These corona days, I often feel overwhelmed and anxious. Like I’m not being a good enough daughter, friend, sibling, teacher, mother, or wife. Like I can’t possibly play all these positions I’ve signed up for in life. Like I’m one big certifiable mess.
The pater-familias phone check-ins are a hot mess. My dad wants to preach scripture or pandemic data at me. He keeps his own spreadsheets — alphabetical by county — and there’s been days I’ve laid the phone down, flung a few F-bombs, folded some laundry, fried up some burgers, and picked up the phone again to find he’s only on Bibb …
My house is a bonafide mess, no doubt. I found spaghetti noodles stuck like dried worms to my couch cushions yesterday. They were hidden under the growing landfill of yogurt cups, coloring sheets, spent socks and play-doh. I haven’t made spaghetti in five weeks.

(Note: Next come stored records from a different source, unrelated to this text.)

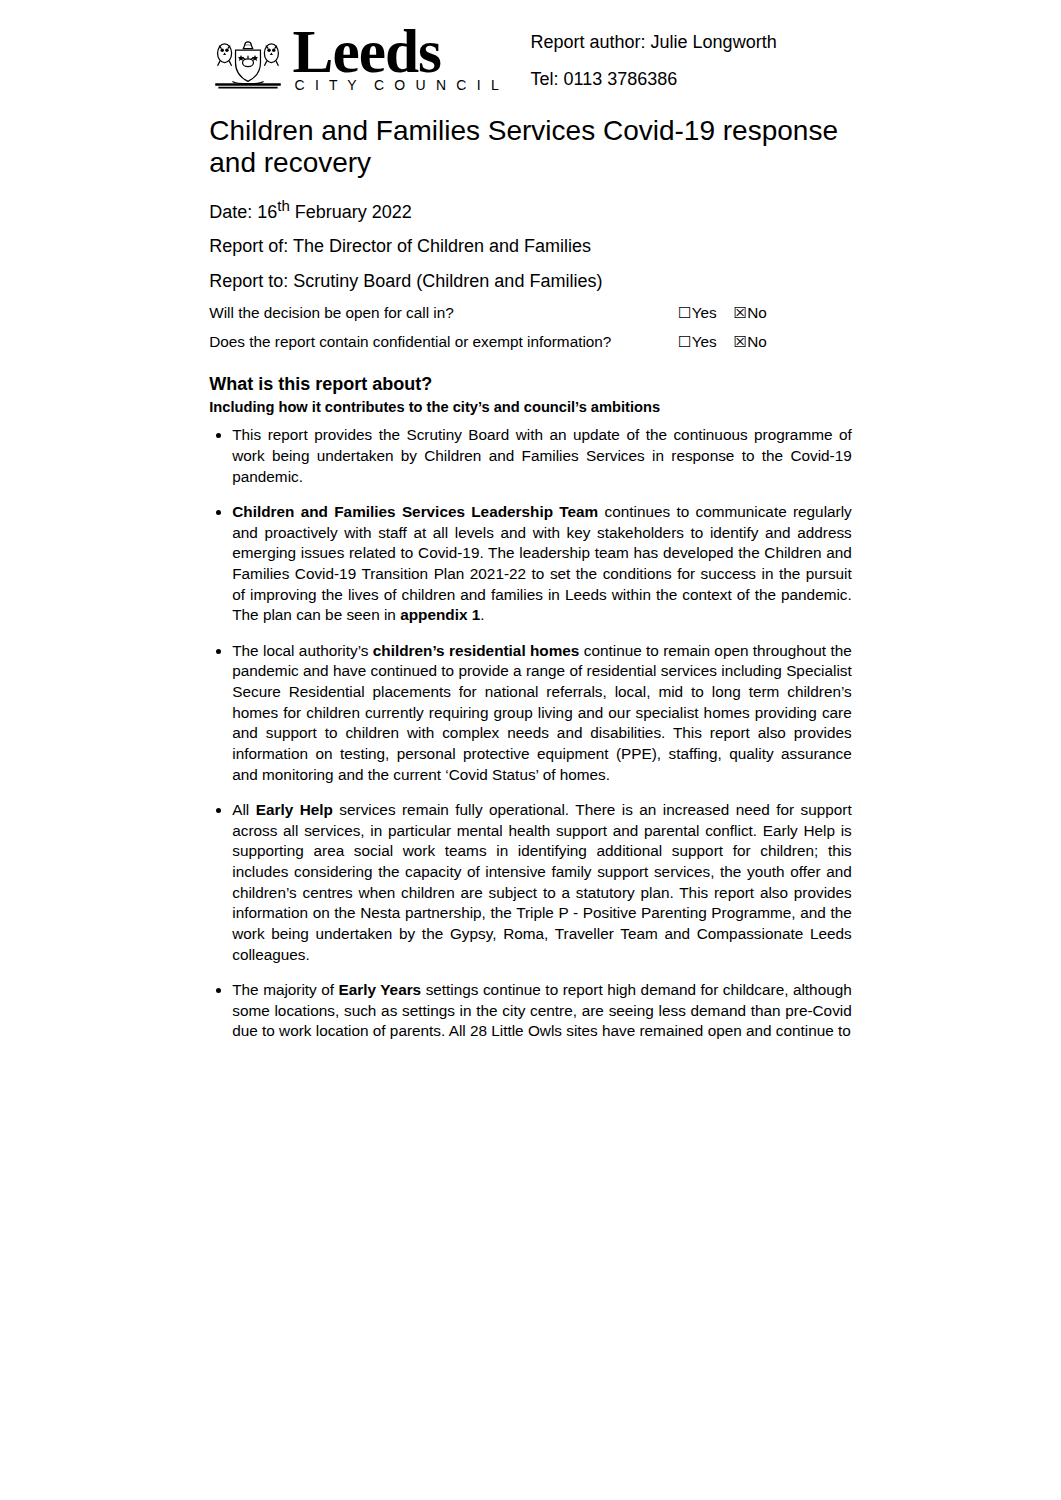Leeds C I T Y C O U N C I L
Report author: Julie Longworth
Tel: 0113 3786386
Children and Families Services Covid-19 response and recovery
Date: 16th February 2022
Report of: The Director of Children and Families
Report to: Scrutiny Board (Children and Families)
Will the decision be open for call in? ☐Yes☒No
Does the report contain confidential or exempt information? ☐Yes☒No
What is this report about?
Including how it contributes to the city’s and council’s ambitions
This report provides the Scrutiny Board with an update of the continuous programme of work being undertaken by Children and Families Services in response to the Covid-19 pandemic.
Children and Families Services Leadership Team continues to communicate regularly and proactively with staff at all levels and with key stakeholders to identify and address emerging issues related to Covid-19. The leadership team has developed the Children and Families Covid-19 Transition Plan 2021-22 to set the conditions for success in the pursuit of improving the lives of children and families in Leeds within the context of the pandemic. The plan can be seen in appendix 1.
The local authority’s children’s residential homes continue to remain open throughout the pandemic and have continued to provide a range of residential services including Specialist Secure Residential placements for national referrals, local, mid to long term children’s homes for children currently requiring group living and our specialist homes providing care and support to children with complex needs and disabilities. This report also provides information on testing, personal protective equipment (PPE), staffing, quality assurance and monitoring and the current ‘Covid Status’ of homes.
All Early Help services remain fully operational. There is an increased need for support across all services, in particular mental health support and parental conflict. Early Help is supporting area social work teams in identifying additional support for children; this includes considering the capacity of intensive family support services, the youth offer and children’s centres when children are subject to a statutory plan. This report also provides information on the Nesta partnership, the Triple P - Positive Parenting Programme, and the work being undertaken by the Gypsy, Roma, Traveller Team and Compassionate Leeds colleagues.
The majority of Early Years settings continue to report high demand for childcare, although some locations, such as settings in the city centre, are seeing less demand than pre-Covid due to work location of parents. All 28 Little Owls sites have remained open and continue to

My hair’s a hot and humidified mess. I look like Medusa in a meltdown most days — hair frizzy and flat-iron free for these six weeks of quarantine. Today Tate climbed into my lap and excitedly told me I have white hair on top. “You’re turning into Elsa!!!” Great. Only I won’t be Elsa. I’ll be Medusa morphed into Einstein in a nuclear meltdown.
After that compliment, I needed to find a way to soothe my anxiety and settle my spirits — and since I didn’t have the stuff for Bloody Marys or Mimosas and all other spirits are frowned upon before five o’clock anywhere, I decided to bake.
Baking is my benzodiazapine when I’m feeling like a frazzled failure.
So I put some James Taylor’s Greatest Hits, broke out the brown sugar and parchment, and poured all my stress into my Kitchen Aid. Before long, I was humming along to “How Sweet It Is” and feeling so much lighter and brighter.
There’s just something about the smell of freshly-baked cookies — like the whisper of something warm and kind that centers my soul when the world feels out of whack. I forgot all my worries, my white hairs, my sofa-turned-scrapheap, and I baked.
Baking has been my comfort my entire life. Back when I was held captive in the cult, sweet, cinnamon rolls showed me the way, the truth, and the light. During football season when my husband’s away, I bury my lonely in snickerdoodle batter and fresh lemon cakes. And now in quarantine, with the four walls straining to contain my hot mess, it’s chocolate chip cookies for my sanity’s sake.
I can’t do it all, and I definitely can’t do it all well. But I can do baking. And since none of us in this house need to eat four dozen chocolate chip cookies, tomorrow my three boys and I will be driving the city to deliver warm, kind whispers to the mailboxes of others feeling the hot, lonely mess of this pandemic time.